Restaurant Review: Soul Bar & Bistro, Viaduct Harbour

By Jesse Mulligan
Viva
The hapuku at Soul Bar & Bistro. Picture / Babiche Martens

SOUL BAR & BISTRO
Cuisine: Seafood
Location: Viaduct Harbour
Phone: (09) 356 7249
Bookings accepted
Drinks: Fully licensed
From the menu: Oysters $7 ea, scampi cocktail $28, smoked trevally toast $8, salt and pepper squid $19.50, oxtail garganelli $37.50, hapuku $38.50
Rating: 9/10

RH_BOOKING

Having eaten borderline pub grub two reviews on the trot I was well up for a guaranteed winner this week and Soul Bar & Bistro is definitely that. I took with me a member of the management team from my radio station, who wasted no time getting among the free food. Most of my friends order modestly at first as they get used to the idea that somebody else is paying for them but not radio producer Chris, who, within seconds of sitting down, had already ordered half a dozen oysters recently flown in from Stewart Island, and on sale at the special price of $7 each.

After watching $42 of my weekly stipend from Viva being swallowed in six briny mouthfuls, I tried to stall him with a couple of beers. It must have done the trick because he overlooked the crayfish salad and the $56 steak in favour of the sensibly priced salt and pepper squid, followed by the hapuku.

Soul Bar & Bistro's bar area. Picture / Babiche Martens
Soul Bar & Bistro's bar area. Picture / Babiche Martens

Meanwhile, I was taking in the refurbished restaurant — no major structural changes, just a new oyster kitchen and a few modern decor flourishes, such as a futuristic metallic ceiling feature that runs most of the length of the room. Sure, it’s not the sort of thing I’d put in my own house, but how refreshing to see a new dining room decorated with a theme that isn’t “sort of Scandinavian”. Soul’s new interior won’t remind you of Scandinavia at all, unless by chance you spent a summer in Copenhagen waiting tables at a members-only swingers club for financiers.

I’ve eaten at Soul a few times and I’ve yet to see a server get the smallest thing wrong. They’re either well-rewarded or well-disciplined because everybody is always on form — fast, charming, knowledgeable and obedient. Our guy this time was incredible: taking orders, serving food, telling jokes and, at one point, moonwalking from our table to the group behind us, then talking them out of the wine they were going to buy based on what he knew about the typical taste prejudices of their international guests.

I made a mental note to tell the owner how lucky she was to have such committed long-term staff but then he stumbled with a recommendation and was forced to admit he’d been working there only a week. He must have left quite a hole at Harbourside when he jumped ship.

I was going to complain about how, when we arrived, the room was filled with overweight businessmen, but that’s a bit unfair given that it was Earthquake Monday and if you’re doing well enough to be full you shouldn’t really have to apologise to a restaurant critic that the crowd isn’t diverse enough.

Soul Bar & Bistro's scampi cocktail.

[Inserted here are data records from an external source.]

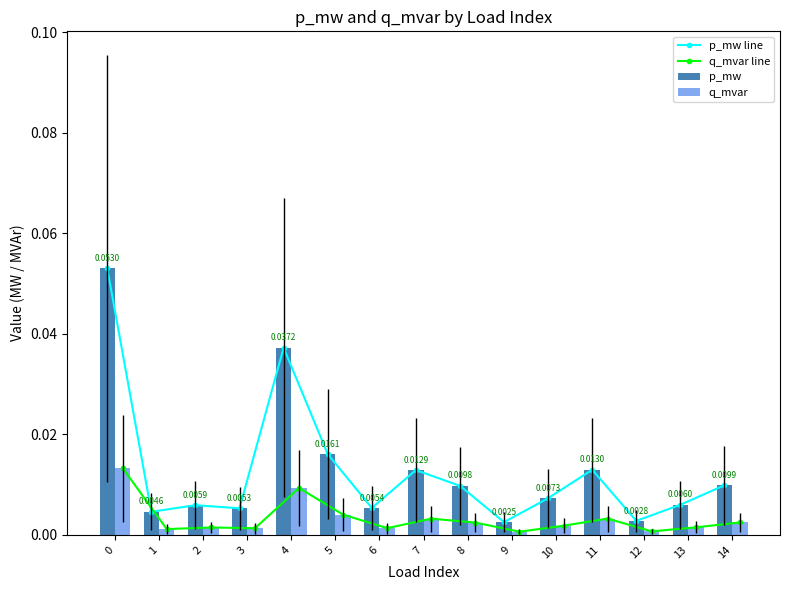

Reading left to right, extract all data points from this chart.

p_mw line: 0.1	0.0	0.0	0.0	0.0	0.0	0.0	0.0	0.0	0.0	0.0	0.0	0.0	0.0	0.0
q_mvar line: 0.0	0.0	0.0	0.0	0.0	0.0	0.0	0.0	0.0	0.0	0.0	0.0	0.0	0.0	0.0
p_mw: 0.1	0.0	0.0	0.0	0.0	0.0	0.0	0.0	0.0	0.0	0.0	0.0	0.0	0.0	0.0
q_mvar: 0.0	0.0	0.0	0.0	0.0	0.0	0.0	0.0	0.0	0.0	0.0	0.0	0.0	0.0	0.0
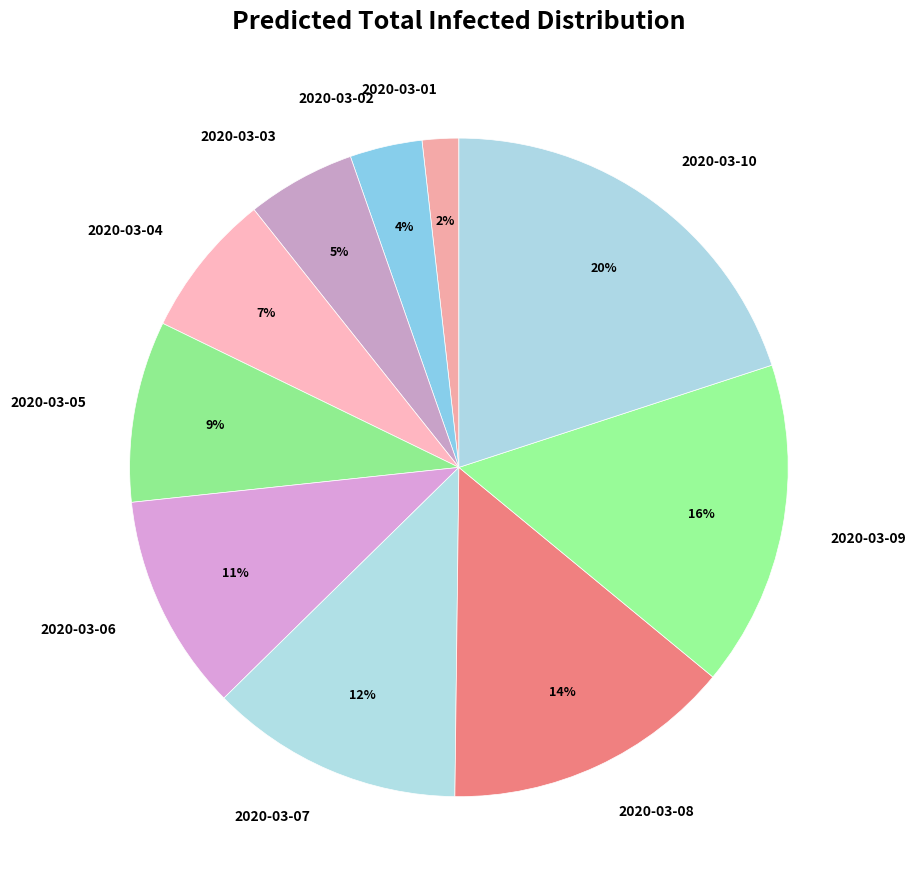

To the nearest percent, what is the difference between the largest and smallest slice percentages?

18%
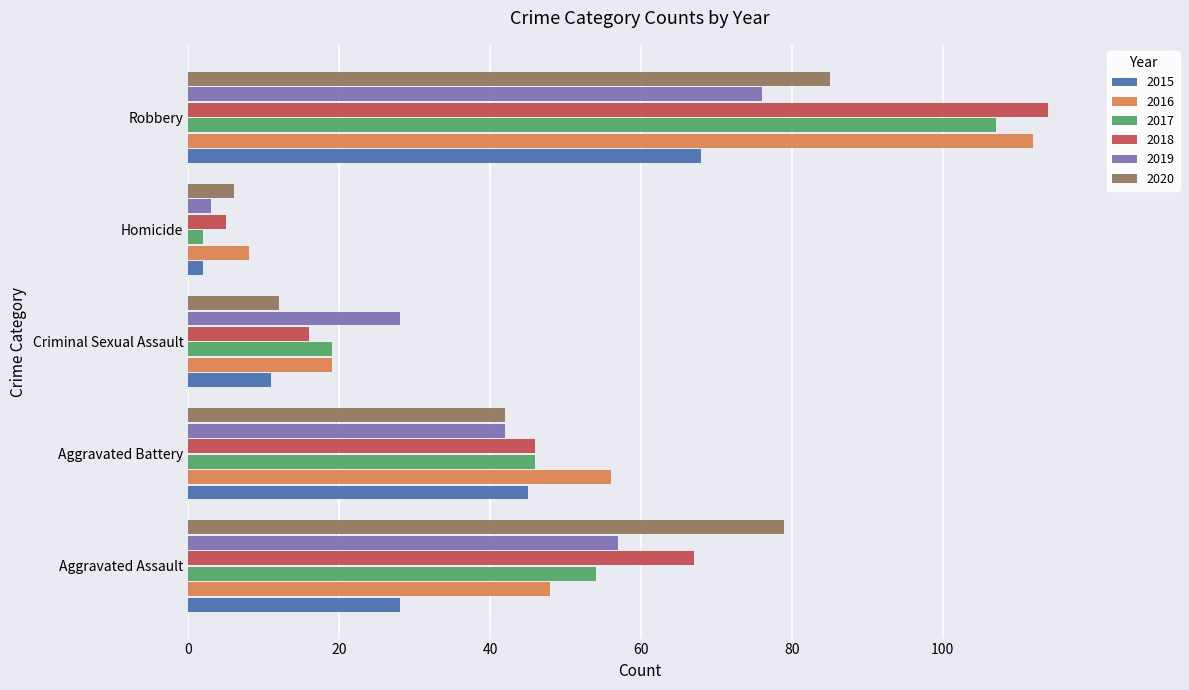

Read the 2017 value at Criminal Sexual Assault, to the nearest 5.

20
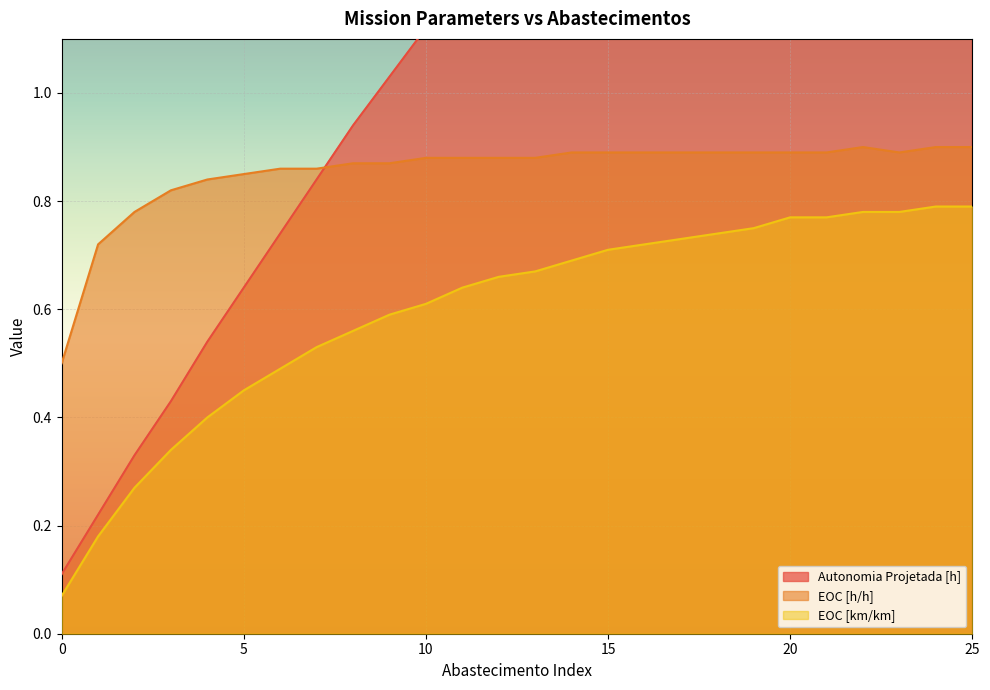

Which label corresponds to the largest value in the chart?

25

Picture / Babiche Martens
Soul Bar & Bistro's scampi cocktail. Picture / Babiche Martens

Actually, things got really diverse later on when a group of 13 skateboarding types wandered in and took up all the tables along one wall, like Avril Lavigne’s imagining of The Last Supper. It turned out they were a think tank from an international sneaker company — the sort who wander from their hotel through the CBD after 9pm on a Monday looking for something excellent to eat — the fact that Soul is open is the best argument I can think of for calling Auckland an international city.

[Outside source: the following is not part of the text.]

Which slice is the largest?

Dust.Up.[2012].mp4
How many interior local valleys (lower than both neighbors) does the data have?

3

I bet they didn’t quiver at the price of the oysters. And I hope they ordered the scampi cocktail, which I expected to be a posh version of the (classic, simple, delicious) prawn cocktail but was in fact much more interesting, the generous fleshy tail served on avocado cream, with lime dressing, a poblano chilli paste and shallots fried into toasty, crunchy wisps.

You wouldn’t say that seasonal spring vegetables had exactly invaded the menu, in the same way they will have a stone’s throw away at Euro, where former Soul executive chef Gareth Stewart is living by the daily market haul.

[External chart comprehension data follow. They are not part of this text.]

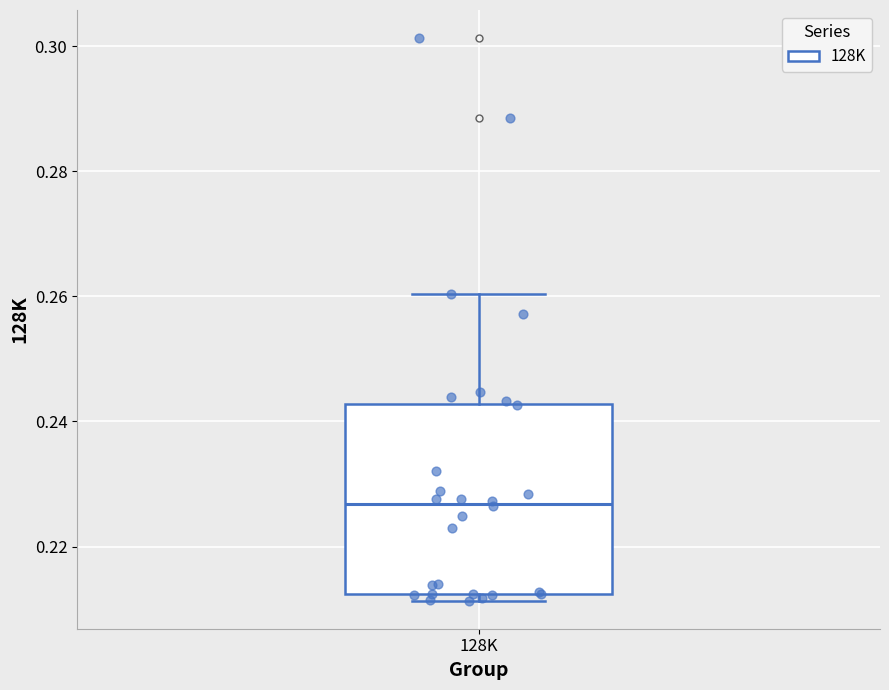

Read this box plot against the y-axis: the position of the median line, the range covered by the box, and the ends of both whiskers. The values are not printed on the chart, so give them approximately, as read against the axis.

median 0.226, box 0.212 to 0.242, whiskers 0.212 (just below the box's lower edge) to 0.260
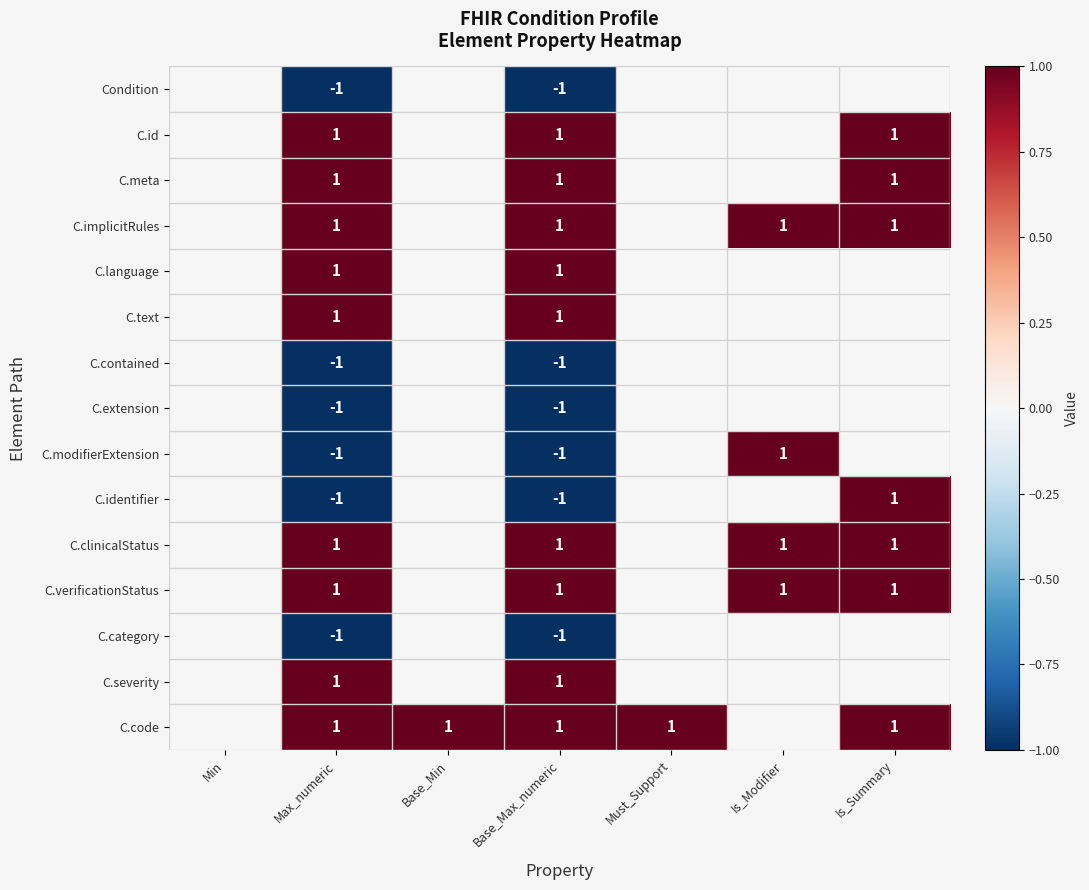

True or false: C.modifierExtension has a value of 0 at Is_Modifier.

False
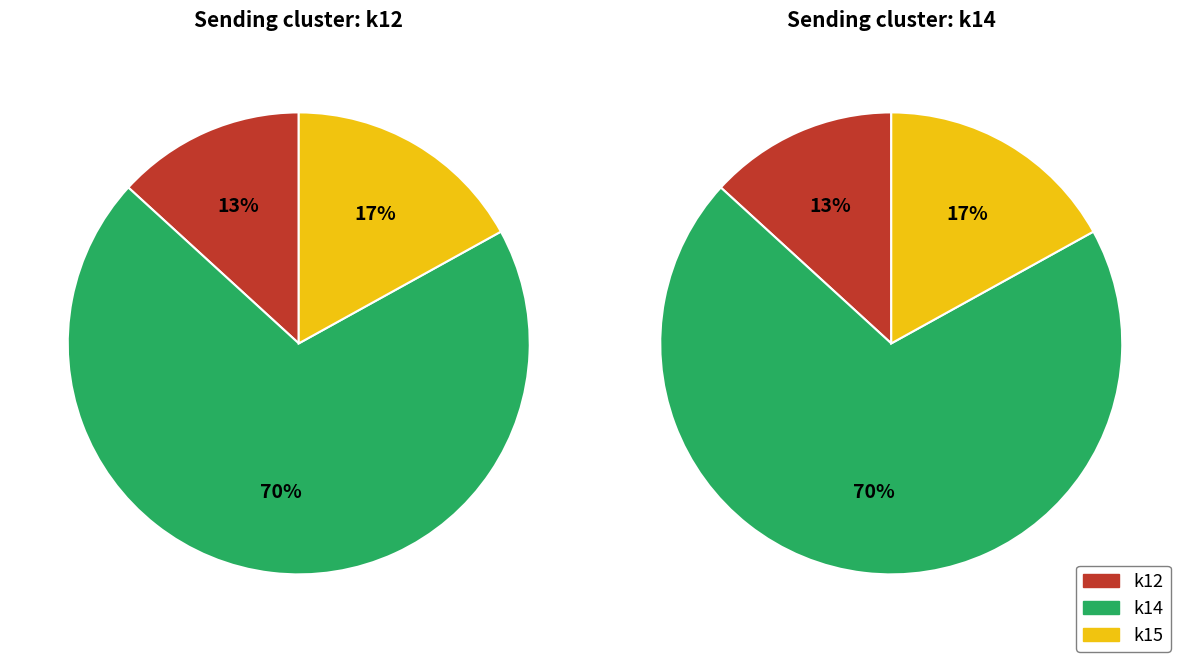

Which series has the widest spread of values?

k14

But why would you bother stuffing zucchini flowers with fresh goat’s curd when people like me are irresistibly drawn to comfort dishes such as the 42-hour oxtail ragu with handmade pasta. As I cross-check the details of this dish now online I see it has disappeared, replaced with some more blue-sky-friendly options, so perhaps we experienced the very last gasps of the winter menu.

The salt and pepper squid has, however, reached hall-of-fame status and will thus always be on, and — crunchy, salty, pre-tenderised with kiwifruit — it’s as good an example of that dish as you’ll find anywhere.

The worst thing I can say about Soul is that with its emphasis on corporate excellence over, say, romance and character, I don’t think I’d ever take my wife there with my own money. But there are many, many occasions when Soul would be an unbeatable choice, and I’d be surprised if anyone in the room that night went home disappointed.